Repeat word for word the part of the polypill summary below that opens with "Does giving a" and closes with "myocardial infarction (MI)?".

** Opening TEXT UNDER STUDY block **

Does giving a polypill containing aspirin, an angiotensin-converting enzyme inhibitor, and a high-intensity statin improve outcomes more than physician-directed care as secondary prevention in patients who have had a recent acute myocardial infarction (MI)?

Bottom Line

A polypill containing aspirin, an angiotensin-converting enzyme inhibitor, and a high-intensity statin resulted in fewer cardiovascular events in patients who had an acute MI in the past six months. (Level of Evidence = 1b)

** Closing TEXT UNDER STUDY block **
** Opening DATA EXTRACT block **

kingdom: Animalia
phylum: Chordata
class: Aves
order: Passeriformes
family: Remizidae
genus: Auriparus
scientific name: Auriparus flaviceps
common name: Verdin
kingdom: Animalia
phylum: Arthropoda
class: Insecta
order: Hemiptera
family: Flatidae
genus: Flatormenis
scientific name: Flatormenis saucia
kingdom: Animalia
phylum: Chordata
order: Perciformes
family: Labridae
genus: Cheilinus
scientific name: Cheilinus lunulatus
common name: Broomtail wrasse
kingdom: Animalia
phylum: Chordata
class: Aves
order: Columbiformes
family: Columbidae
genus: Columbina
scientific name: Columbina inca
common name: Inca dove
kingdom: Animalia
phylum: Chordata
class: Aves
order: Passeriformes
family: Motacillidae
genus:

** Closing DATA EXTRACT block **

**ANSWER BOX:**
Does giving a polypill containing aspirin, an angiotensin-converting enzyme inhibitor, and a high-intensity statin improve outcomes more than physician-directed care as secondary prevention in patients who have had a recent acute myocardial infarction (MI)?